◆ To do ◆
For each line below, write it out exactly as it appears.

Dataset entries
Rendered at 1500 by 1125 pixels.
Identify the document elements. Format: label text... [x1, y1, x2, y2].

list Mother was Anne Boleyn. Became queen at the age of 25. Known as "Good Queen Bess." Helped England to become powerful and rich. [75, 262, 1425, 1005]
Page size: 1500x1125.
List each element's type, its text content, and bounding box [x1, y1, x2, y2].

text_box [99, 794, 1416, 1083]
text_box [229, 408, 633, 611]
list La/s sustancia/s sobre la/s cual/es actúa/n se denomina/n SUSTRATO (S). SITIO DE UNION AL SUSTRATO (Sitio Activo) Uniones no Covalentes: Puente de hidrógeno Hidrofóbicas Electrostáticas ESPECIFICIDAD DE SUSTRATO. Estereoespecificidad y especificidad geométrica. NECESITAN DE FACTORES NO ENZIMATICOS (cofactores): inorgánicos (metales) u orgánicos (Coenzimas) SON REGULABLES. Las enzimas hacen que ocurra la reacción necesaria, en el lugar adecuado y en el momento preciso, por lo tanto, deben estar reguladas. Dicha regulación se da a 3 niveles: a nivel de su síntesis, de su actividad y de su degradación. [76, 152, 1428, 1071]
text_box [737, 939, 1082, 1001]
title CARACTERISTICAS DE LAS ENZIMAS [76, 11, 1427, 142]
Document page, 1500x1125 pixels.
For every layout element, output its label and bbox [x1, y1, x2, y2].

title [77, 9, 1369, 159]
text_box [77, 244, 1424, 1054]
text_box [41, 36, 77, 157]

◆ Answer to this problem ◆
Rendered at 1500 by 1125 pixels.
Identify the document elements. Format: label text... [x1, y1, x2, y2].

list Mother was Anne Boleyn. Became queen at the age of 25. Known as "Good Queen Bess." Helped England to become powerful and rich. [75, 262, 1425, 1005]
Page size: 1500x1125.
List each element's type, its text content, and bounding box [x1, y1, x2, y2].

text_box [99, 794, 1416, 1083]
text_box [229, 408, 633, 611]
list La/s sustancia/s sobre la/s cual/es actúa/n se denomina/n SUSTRATO (S). SITIO DE UNION AL SUSTRATO (Sitio Activo) Uniones no Covalentes: Puente de hidrógeno Hidrofóbicas Electrostáticas ESPECIFICIDAD DE SUSTRATO. Estereoespecificidad y especificidad geométrica. NECESITAN DE FACTORES NO ENZIMATICOS (cofactores): inorgánicos (metales) u orgánicos (Coenzimas) SON REGULABLES. Las enzimas hacen que ocurra la reacción necesaria, en el lugar adecuado y en el momento preciso, por lo tanto, deben estar reguladas. Dicha regulación se da a 3 niveles: a nivel de su síntesis, de su actividad y de su degradación. [76, 152, 1428, 1071]
text_box [737, 939, 1082, 1001]
title CARACTERISTICAS DE LAS ENZIMAS [76, 11, 1427, 142]
Document page, 1500x1125 pixels.
For every layout element, output its label and bbox [x1, y1, x2, y2].

title [77, 9, 1369, 159]
text_box [77, 244, 1424, 1054]
text_box [41, 36, 77, 157]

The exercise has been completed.